Ingredients
Method
Make Egg Ribbons
- Beat the eggs and fish sauce in a bowl until no streaks of egg white remain.
- Heat a nonstick skillet or well-seasoned wok over medium heat. Add a splash of vegetable oil.
- Pour in half the egg mixture. Allow it to set until the edges start to lift, then flip and cook the other side until lightly golden. Remove and cut into ribbons.
Cook the Protein
- Wipe the skillet and heat over high. Add a dash of oil and cook your shrimp until they turn pink and opaque (about 3-4 minutes); remove and set aside.
- In the same skillet, add tofu cubes and sauté until heated through and slightly crispy (about 2-3 minutes).
Combine the Ingredients
- Add the crispy noodles to the wok, tossing for about one minute until heated.

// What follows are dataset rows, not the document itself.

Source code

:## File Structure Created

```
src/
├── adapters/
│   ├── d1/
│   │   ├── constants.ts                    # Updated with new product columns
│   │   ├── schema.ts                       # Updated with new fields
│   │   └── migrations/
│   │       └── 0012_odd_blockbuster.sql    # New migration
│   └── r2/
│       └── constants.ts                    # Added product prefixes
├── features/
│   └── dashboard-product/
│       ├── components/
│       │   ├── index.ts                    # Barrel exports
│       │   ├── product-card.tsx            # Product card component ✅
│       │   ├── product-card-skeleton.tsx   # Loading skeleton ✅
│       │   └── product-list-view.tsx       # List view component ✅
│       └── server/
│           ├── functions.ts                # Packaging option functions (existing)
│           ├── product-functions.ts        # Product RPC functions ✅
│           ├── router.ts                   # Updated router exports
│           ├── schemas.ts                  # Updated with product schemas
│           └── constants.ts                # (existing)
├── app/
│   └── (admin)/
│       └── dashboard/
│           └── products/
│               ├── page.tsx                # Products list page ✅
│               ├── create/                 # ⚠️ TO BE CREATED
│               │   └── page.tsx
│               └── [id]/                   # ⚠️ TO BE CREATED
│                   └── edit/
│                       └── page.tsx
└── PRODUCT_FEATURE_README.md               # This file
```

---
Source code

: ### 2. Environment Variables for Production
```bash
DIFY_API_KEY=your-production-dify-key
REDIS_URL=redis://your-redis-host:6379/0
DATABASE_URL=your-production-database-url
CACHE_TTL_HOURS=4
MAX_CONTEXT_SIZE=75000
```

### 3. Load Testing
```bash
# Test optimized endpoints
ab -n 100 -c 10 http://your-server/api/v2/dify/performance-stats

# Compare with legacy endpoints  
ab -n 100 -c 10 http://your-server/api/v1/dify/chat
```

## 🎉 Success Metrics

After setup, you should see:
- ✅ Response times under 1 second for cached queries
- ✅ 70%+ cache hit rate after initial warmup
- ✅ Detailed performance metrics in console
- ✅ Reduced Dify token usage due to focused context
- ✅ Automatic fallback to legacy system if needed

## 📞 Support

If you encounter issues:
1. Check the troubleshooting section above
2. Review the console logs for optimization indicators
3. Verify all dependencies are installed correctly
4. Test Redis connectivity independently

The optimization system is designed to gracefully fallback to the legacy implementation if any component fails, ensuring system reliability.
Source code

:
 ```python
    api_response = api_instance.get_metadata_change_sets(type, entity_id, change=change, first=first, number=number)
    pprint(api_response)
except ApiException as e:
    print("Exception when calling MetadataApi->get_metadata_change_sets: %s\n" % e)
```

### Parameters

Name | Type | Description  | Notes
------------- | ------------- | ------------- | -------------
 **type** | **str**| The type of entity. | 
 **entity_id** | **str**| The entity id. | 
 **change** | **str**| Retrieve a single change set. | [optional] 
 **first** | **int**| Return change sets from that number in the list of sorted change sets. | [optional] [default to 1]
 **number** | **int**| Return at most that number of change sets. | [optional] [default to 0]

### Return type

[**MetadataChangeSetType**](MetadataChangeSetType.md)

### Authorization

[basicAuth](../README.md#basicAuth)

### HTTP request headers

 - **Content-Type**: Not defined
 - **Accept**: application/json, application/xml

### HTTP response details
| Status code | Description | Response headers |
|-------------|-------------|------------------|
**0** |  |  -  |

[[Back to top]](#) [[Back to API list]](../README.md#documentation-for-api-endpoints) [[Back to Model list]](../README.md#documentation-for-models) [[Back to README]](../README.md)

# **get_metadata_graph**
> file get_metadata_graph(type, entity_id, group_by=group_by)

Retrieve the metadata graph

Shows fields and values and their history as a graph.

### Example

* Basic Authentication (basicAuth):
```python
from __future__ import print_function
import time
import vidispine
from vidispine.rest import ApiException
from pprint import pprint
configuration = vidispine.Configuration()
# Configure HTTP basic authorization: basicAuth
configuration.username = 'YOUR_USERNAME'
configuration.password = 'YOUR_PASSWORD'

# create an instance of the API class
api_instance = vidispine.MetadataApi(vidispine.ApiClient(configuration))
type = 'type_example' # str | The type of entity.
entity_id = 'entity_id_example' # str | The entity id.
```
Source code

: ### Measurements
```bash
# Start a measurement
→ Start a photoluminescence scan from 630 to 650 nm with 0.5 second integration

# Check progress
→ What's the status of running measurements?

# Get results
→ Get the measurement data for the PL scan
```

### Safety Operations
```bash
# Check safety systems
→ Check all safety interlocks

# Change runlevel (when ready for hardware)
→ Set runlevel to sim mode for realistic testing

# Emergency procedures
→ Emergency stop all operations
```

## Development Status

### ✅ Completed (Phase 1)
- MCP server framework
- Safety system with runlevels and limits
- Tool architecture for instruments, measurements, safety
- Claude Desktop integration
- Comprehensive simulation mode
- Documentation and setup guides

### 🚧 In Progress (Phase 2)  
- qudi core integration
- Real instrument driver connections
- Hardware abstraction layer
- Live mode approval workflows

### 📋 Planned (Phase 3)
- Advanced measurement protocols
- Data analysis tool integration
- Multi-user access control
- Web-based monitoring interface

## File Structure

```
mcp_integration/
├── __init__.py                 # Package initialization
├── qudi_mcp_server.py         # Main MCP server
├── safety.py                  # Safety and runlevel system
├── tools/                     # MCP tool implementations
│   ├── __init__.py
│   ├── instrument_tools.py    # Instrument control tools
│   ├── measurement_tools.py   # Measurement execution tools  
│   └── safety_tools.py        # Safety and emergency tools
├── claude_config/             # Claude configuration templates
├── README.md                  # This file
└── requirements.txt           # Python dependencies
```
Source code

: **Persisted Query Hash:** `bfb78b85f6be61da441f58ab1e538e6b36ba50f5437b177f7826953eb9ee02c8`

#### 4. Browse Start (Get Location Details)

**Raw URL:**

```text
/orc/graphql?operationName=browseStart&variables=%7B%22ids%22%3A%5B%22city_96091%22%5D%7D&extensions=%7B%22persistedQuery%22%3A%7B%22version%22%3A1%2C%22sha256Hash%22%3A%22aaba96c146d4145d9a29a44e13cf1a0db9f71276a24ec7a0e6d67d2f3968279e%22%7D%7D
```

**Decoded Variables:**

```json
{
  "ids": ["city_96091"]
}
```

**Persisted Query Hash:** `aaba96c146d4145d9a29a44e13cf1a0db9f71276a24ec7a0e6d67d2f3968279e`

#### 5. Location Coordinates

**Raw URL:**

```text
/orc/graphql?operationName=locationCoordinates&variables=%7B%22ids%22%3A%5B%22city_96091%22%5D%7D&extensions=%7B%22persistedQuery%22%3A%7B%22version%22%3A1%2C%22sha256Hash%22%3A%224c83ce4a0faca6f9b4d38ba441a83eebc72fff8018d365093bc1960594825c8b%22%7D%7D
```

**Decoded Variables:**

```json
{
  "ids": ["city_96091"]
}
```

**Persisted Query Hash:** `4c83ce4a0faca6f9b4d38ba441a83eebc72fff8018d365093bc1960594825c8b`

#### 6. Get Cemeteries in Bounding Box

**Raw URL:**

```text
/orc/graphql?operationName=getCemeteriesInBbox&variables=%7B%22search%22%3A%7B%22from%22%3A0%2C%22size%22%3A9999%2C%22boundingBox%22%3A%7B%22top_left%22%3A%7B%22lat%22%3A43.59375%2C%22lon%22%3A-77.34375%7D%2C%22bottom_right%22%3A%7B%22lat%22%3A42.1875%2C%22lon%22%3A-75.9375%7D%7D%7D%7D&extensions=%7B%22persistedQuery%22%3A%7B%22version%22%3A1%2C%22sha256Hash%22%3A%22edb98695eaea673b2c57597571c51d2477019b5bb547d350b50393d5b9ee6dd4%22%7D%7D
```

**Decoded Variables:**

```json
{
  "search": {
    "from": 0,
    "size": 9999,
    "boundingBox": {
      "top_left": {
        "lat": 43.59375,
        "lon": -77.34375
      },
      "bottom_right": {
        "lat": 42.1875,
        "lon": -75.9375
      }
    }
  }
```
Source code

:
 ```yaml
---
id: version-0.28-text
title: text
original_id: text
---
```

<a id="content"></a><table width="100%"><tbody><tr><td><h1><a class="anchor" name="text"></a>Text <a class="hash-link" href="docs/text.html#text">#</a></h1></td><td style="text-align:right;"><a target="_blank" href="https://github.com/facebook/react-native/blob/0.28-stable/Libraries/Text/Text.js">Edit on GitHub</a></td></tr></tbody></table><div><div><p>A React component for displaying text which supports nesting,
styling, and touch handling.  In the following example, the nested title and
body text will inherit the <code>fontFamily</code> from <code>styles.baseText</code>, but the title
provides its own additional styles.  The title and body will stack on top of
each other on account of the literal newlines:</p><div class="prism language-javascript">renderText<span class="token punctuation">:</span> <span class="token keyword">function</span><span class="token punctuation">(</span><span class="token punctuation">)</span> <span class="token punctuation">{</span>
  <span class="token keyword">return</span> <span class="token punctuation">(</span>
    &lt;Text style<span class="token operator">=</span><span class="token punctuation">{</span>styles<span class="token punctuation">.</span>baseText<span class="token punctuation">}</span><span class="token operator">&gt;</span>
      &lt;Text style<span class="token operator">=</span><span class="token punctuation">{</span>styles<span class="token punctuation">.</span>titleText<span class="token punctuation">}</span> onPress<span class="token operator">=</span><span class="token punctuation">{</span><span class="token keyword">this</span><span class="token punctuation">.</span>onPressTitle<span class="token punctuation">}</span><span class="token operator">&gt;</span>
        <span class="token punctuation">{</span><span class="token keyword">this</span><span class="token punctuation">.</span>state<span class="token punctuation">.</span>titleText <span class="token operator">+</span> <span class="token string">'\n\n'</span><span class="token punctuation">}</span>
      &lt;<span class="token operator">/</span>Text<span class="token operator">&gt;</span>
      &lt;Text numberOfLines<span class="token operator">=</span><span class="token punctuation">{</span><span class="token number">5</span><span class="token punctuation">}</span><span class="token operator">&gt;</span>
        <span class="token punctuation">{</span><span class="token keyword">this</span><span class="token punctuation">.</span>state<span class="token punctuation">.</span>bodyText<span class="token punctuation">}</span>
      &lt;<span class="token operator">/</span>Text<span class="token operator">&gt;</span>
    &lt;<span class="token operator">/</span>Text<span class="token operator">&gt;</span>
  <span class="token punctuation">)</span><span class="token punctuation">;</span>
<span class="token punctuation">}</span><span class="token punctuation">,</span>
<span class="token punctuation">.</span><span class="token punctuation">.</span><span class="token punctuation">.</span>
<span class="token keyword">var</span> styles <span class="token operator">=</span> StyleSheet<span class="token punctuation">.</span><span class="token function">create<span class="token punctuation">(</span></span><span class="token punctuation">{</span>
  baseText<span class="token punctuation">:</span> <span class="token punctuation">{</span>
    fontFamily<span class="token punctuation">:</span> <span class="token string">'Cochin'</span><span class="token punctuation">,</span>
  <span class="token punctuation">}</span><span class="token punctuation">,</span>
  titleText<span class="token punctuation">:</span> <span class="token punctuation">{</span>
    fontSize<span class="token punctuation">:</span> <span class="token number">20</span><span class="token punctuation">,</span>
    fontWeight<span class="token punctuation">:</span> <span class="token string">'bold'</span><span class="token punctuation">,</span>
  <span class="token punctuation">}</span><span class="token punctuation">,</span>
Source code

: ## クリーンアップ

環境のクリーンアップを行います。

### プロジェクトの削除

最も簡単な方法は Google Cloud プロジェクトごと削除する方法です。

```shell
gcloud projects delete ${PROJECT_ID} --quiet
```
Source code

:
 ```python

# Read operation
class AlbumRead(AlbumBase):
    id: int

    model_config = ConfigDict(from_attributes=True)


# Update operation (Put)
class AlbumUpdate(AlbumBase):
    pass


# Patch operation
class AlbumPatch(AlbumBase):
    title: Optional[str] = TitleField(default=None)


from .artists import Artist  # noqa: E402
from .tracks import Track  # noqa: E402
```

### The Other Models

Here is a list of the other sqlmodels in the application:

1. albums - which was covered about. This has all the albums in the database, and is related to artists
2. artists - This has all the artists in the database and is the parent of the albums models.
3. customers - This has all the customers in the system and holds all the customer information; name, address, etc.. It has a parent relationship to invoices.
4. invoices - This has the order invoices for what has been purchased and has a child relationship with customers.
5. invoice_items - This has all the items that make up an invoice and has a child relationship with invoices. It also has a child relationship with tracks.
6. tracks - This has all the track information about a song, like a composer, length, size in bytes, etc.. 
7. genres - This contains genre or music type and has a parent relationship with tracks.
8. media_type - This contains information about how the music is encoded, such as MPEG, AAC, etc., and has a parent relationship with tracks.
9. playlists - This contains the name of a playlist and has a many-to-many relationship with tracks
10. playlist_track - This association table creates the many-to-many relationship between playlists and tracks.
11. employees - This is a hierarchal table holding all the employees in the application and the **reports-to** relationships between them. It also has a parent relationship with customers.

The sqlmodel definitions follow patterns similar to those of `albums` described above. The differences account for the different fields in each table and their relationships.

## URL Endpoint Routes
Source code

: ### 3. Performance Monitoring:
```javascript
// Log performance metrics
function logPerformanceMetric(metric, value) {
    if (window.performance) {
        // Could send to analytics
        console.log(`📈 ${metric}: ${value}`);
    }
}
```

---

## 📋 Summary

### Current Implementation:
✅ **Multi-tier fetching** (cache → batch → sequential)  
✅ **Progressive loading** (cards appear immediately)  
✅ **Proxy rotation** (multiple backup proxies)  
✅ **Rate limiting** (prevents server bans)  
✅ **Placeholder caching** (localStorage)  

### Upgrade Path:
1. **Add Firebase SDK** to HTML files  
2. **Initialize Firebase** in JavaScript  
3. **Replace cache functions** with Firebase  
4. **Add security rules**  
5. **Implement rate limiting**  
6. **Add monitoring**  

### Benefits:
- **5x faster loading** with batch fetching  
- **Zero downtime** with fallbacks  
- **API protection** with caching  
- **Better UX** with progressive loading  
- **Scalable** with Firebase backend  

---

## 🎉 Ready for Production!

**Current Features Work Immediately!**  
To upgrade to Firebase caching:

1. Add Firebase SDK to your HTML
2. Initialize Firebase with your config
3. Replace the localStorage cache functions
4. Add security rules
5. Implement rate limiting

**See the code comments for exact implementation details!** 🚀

- Next, add the bean sprouts, garlic chives, and omelette ribbons. Toss everything together until well combined and heated through (about 2-3 minutes).
Serve it Up
- Plate the noodles, generously topping them with the cooked shrimp, roasted cashews, and lime wedges.
- Garnish with chopped cilantro or julienned red pepper if desired. Serve immediately with a drizzle of lime juice.
Notes
Leftovers can be stored in an airtight container in the fridge for up to 3 days. Reheat gently to retain crispiness. For best texture, don’t overcook the noodles.